* WORK ITEM
Copy, without any change, the lines from the one that holds "e lo mejor posible" through the final line of the material below.

** INPUT follows **

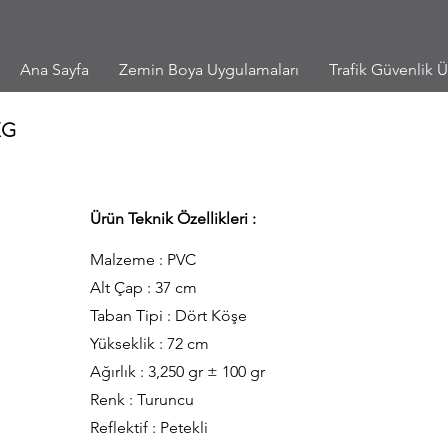
Ana Sayfa
Zemin Boya Uygulamaları
Trafik Güvenlik Ü
KG
Ürün Teknik Özellikleri :
Malzeme : PVC
Alt Çap : 37 cm
Taban Tipi : Dört Köşe
Yükseklik : 72 cm
Ağırlık : 3,250 gr ± 100 gr
Renk : Turuncu
Reflektif : Petekli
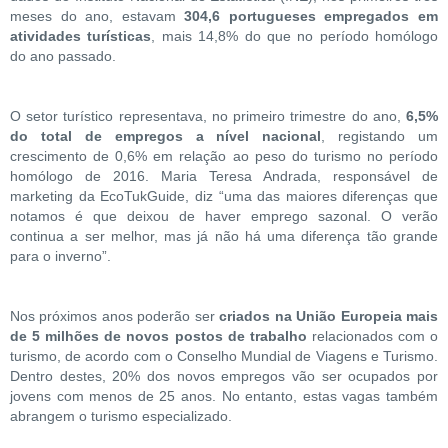
meses do ano, estavam
304,6 portugueses empregados em
atividades turísticas
, mais 14,8% do que no período homólogo
do ano passado.
O setor turístico representava, no primeiro trimestre do ano,
6,5%
do total de empregos a nível nacional
, registando um
crescimento de 0,6% em relação ao peso do turismo no período
homólogo de 2016. Maria Teresa Andrada, responsável de
marketing da EcoTukGuide, diz “uma das maiores diferenças que
notamos é que deixou de haver emprego sazonal. O verão
continua a ser melhor, mas já não há uma diferença tão grande
para o inverno”.
Nos próximos anos poderão ser
criados na União Europeia mais
de 5 milhões de novos postos de trabalho
relacionados com o
turismo, de acordo com o Conselho Mundial de Viagens e Turismo.
Dentro destes, 20% dos novos empregos vão ser ocupados por
jovens com menos de 25 anos. No entanto, estas vagas também
abrangem o turismo especializado.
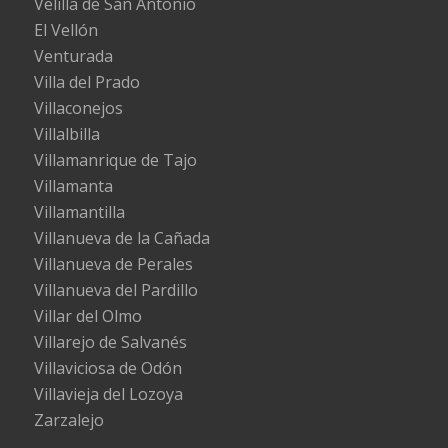
Velilla de San Antonio
El Vellón
Venturada
Villa del Prado
Villaconejos
Villalbilla
Villamanrique de Tajo
Villamanta
Villamantilla
Villanueva de la Cañada
Villanueva de Perales
Villanueva del Pardillo
Villar del Olmo
Villarejo de Salvanés
Villaviciosa de Odón
Villavieja del Lozoya
Zarzalejo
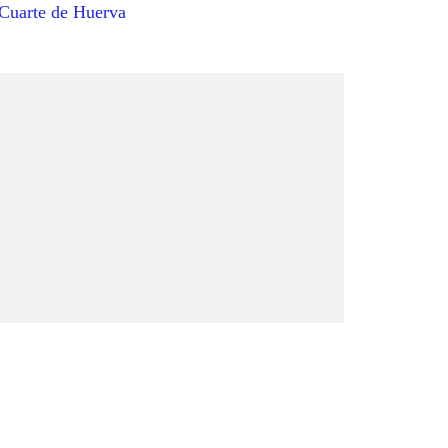
 Cuarte de Huerva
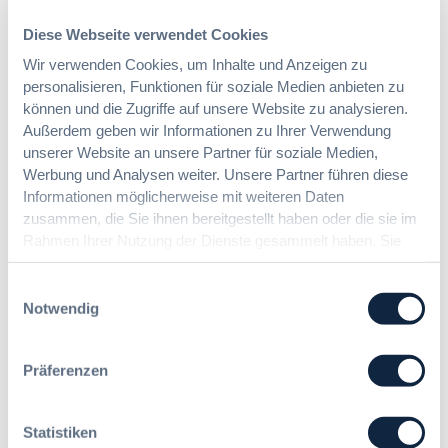
Normalpreis
390,- EUR
Diese Webseite verwendet Cookies
zzgl. Mwst.
Wir verwenden Cookies, um Inhalte und Anzeigen zu
personalisieren, Funktionen für soziale Medien anbieten zu
Jetzt buchen
können und die Zugriffe auf unsere Website zu analysieren.
ME_JfInyZaeTN9w0PszT
Außerdem geben wir Informationen zu Ihrer Verwendung
unserer Website an unsere Partner für soziale Medien,
Details
Werbung und Analysen weiter. Unsere Partner führen diese
Informationen möglicherweise mit weiteren Daten
zusammen, die Sie ihnen bereitgestellt haben oder die sie im
23.11.
Montag
2026
Rahmen Ihrer Nutzung der Dienste gesammelt haben. Sie
09:00 Uhr – 15:00 Uhr
geben Einwilligung zu unseren Cookies, wenn Sie unsere
Online-Veranstaltung
Webseite weiterhin nutzen.
Einwilligungsauswahl
Notwendig
Frühbucherpreis (Aktiv bis 24.10.2026)
340,- EUR
zzgl. Mwst.
Präferenzen
Jetzt buchen
ME_EjdNhQ77x5TOXPd0i
Statistiken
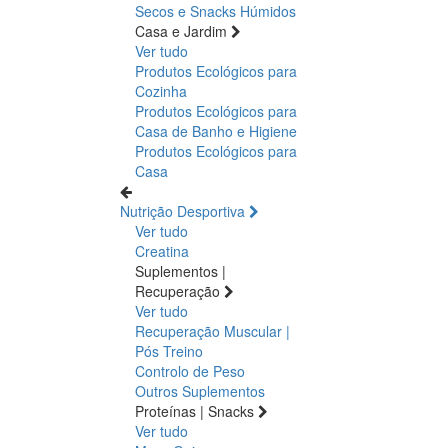
Secos e Snacks
Húmidos
Casa e Jardim
Ver tudo
Produtos Ecológicos para
Cozinha
Produtos Ecológicos para
Casa de Banho e Higiene
Produtos Ecológicos para
Casa
Nutrição Desportiva
Ver tudo
Creatina
Suplementos |
Recuperação
Ver tudo
Recuperação Muscular |
Pós Treino
Controlo de Peso
Outros Suplementos
Proteínas | Snacks
Ver tudo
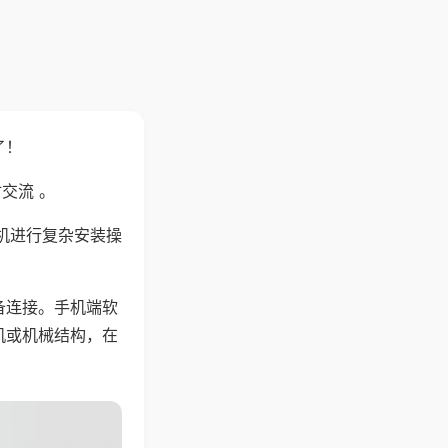
了！
交流 。
机进行复杂安装操
备连接。手机端软
机或机械结构，在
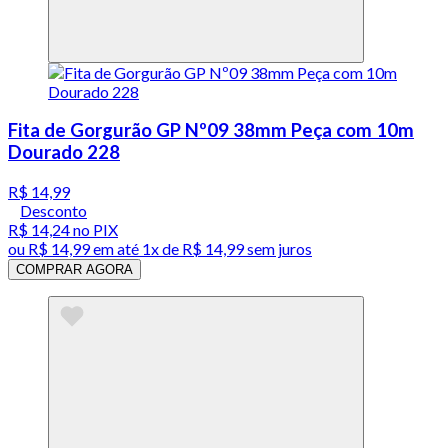
Fita de Gorgurão GP Nº09 38mm Peça com 10m
Dourado 228
R$ 14,99
Desconto
R$ 14,24
no PIX
ou
R$ 14,99
em até 1x de
R$ 14,99
sem juros
COMPRAR AGORA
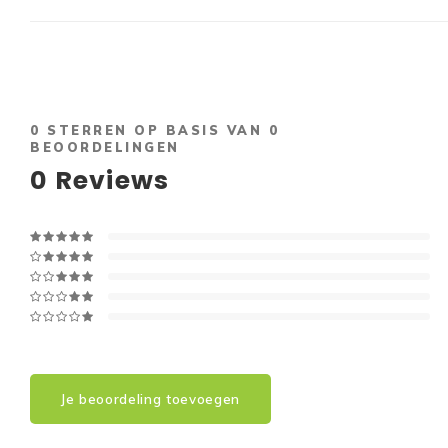
0
STERREN OP BASIS VAN
0
BEOORDELINGEN
0
Reviews
Je beoordeling toevoegen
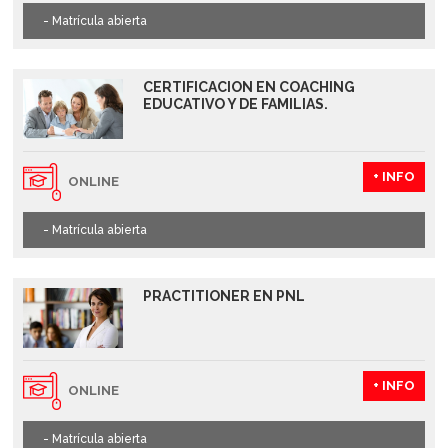
- Matrícula abierta
CERTIFICACION EN COACHING
EDUCATIVO Y DE FAMILIAS.
+ INFO
ONLINE
- Matrícula abierta
PRACTITIONER EN PNL
+ INFO
ONLINE
- Matrícula abierta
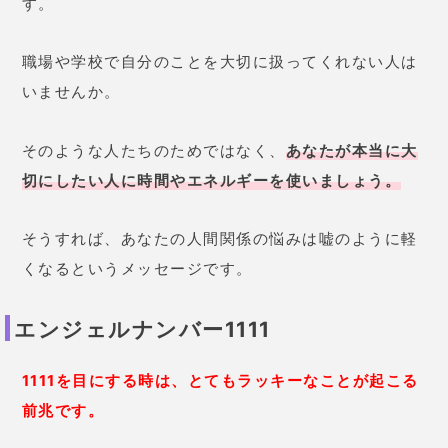
す。
職場や学校で自分のことを大切に扱ってくれない人は
いませんか。
そのような人たちのためではなく、
あなたが本当に大
切にしたい人に時間やエネルギーを使いましょう。
そうすれば、あなたの人間関係の悩みは嘘のように軽
くなるというメッセージです。
エンジェルナンバー1111
1111を目にする時は、とてもラッキーなことが起こる
前兆です。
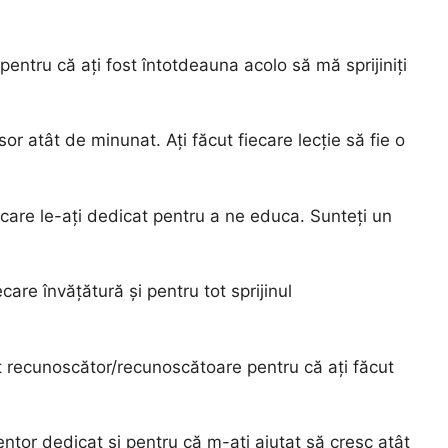
entru că ați fost întotdeauna acolo să mă sprijiniți
or atât de minunat. Ați făcut fiecare lecție să fie o
 care le-ați dedicat pentru a ne educa. Sunteți un
care învățătură și pentru tot sprijinul
t recunoscător/recunoscătoare pentru că ați făcut
ntor dedicat și pentru că m-ați ajutat să cresc atât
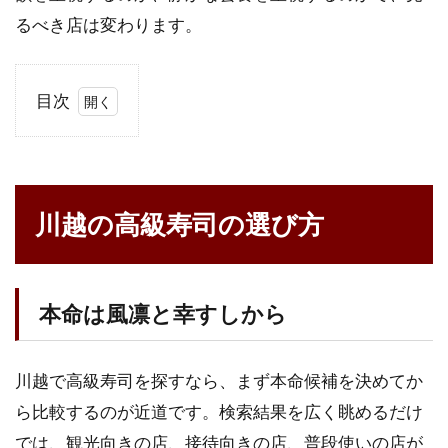
るべき店は変わります。
目次
1
川
越
の
川越の高級寿司の選び方
高
級
寿
司
の
本命は風凛と幸すしから
選
び
方
川越で高級寿司を探すなら、まず本命候補を決めてか
1.1
ら比較するのが近道です。検索結果を広く眺めるだけ
本命
では、観光向きの店、接待向きの店、普段使いの店が
は風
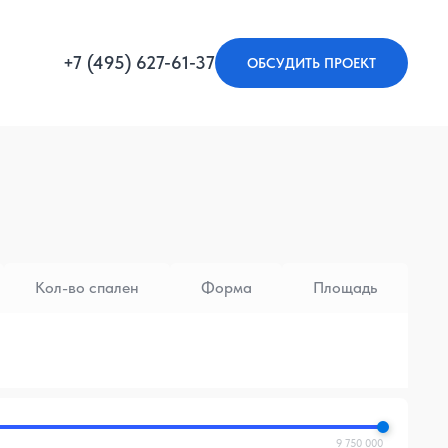
+7 (495) 627-61-37
ОБСУДИТЬ ПРОЕКТ
Кол-во спален
Форма
Площадь
9 750 000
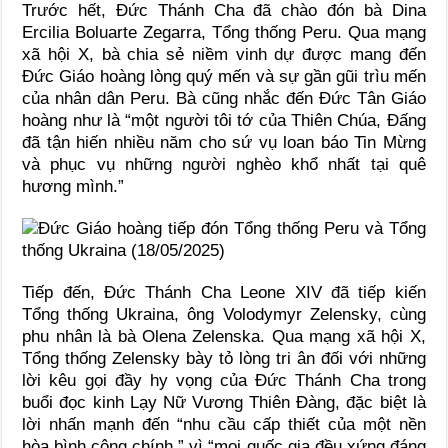
Trước hết, Đức Thánh Cha đã chào đón bà Dina
Ercilia Boluarte Zegarra, Tổng thống Peru. Qua mạng
xã hội X, bà chia sẻ niềm vinh dự được mang đến
Đức Giáo hoàng lòng quý mến và sự gần gũi trìu mến
của nhân dân Peru. Bà cũng nhắc đến Đức Tân Giáo
hoàng như là “một người tôi tớ của Thiên Chúa, Đấng
đã tận hiến nhiều năm cho sứ vụ loan báo Tin Mừng
và phục vụ những người nghèo khổ nhất tại quê
hương mình.”
Tiếp đến, Đức Thánh Cha Leone XIV đã tiếp kiến
Tổng thống Ukraina, ông Volodymyr Zelensky, cùng
phu nhân là bà Olena Zelenska. Qua mạng xã hội X,
Tổng thống Zelensky bày tỏ lòng tri ân đối với những
lời kêu gọi đầy hy vọng của Đức Thánh Cha trong
buổi đọc kinh Lạy Nữ Vương Thiên Đàng, đặc biệt là
lời nhấn mạnh đến “nhu cầu cấp thiết của một nền
hòa bình công chính,” vì “mọi quốc gia đều xứng đáng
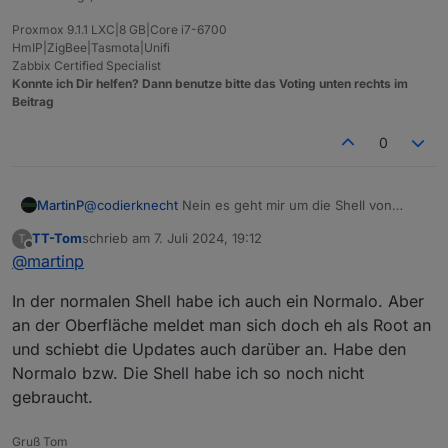
Proxmox 9.1.1 LXC|8 GB|Core i7-6700
HmIP|ZigBee|Tasmota|Unifi
Zabbix Certified Specialist
Konnte ich Dir helfen? Dann benutze bitte das Voting unten rechts im
Beitrag
0
MartinP
@
codierknecht
Nein es geht mir um die Shell von
Proxmox selber. In dem LXC von Iobroker und auch
TT-Tom
schrieb am
7. Juli 2024, 19:12
T
den meisten anderen Containern und VMs bin ich als
zuletzt editiert von
Offline
@
martinp
normaler User mit sudo für die Updates unterwegs
In der normalen Shell habe ich auch ein Normalo. Aber
an der Oberfläche meldet man sich doch eh als Root an
und schiebt die Updates auch darüber an. Habe den
Normalo bzw. Die Shell habe ich so noch nicht
gebraucht.
Gruß Tom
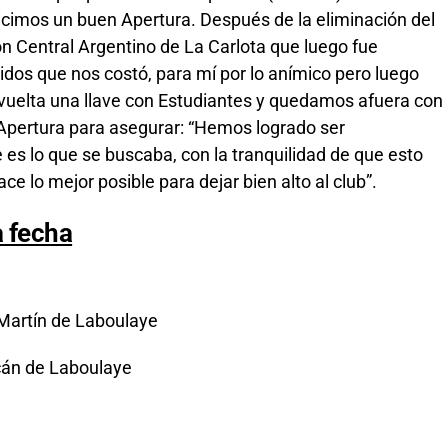
icimos un buen Apertura. Después de la eliminación del
con Central Argentino de La Carlota que luego fue
os que nos costó, para mí por lo anímico pero luego
vuelta una llave con Estudiantes y quedamos afuera con
l Apertura para asegurar: “Hemos logrado ser
 es lo que se buscaba, con la tranquilidad de que esto
e lo mejor posible para dejar bien alto al club”.
a fecha
 Martín de Laboulaye
cán de Laboulaye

** End of INPUT **

* FINISHED TASK
e lo mejor posible para dejar bien alto al club”.
a fecha
 Martín de Laboulaye
cán de Laboulaye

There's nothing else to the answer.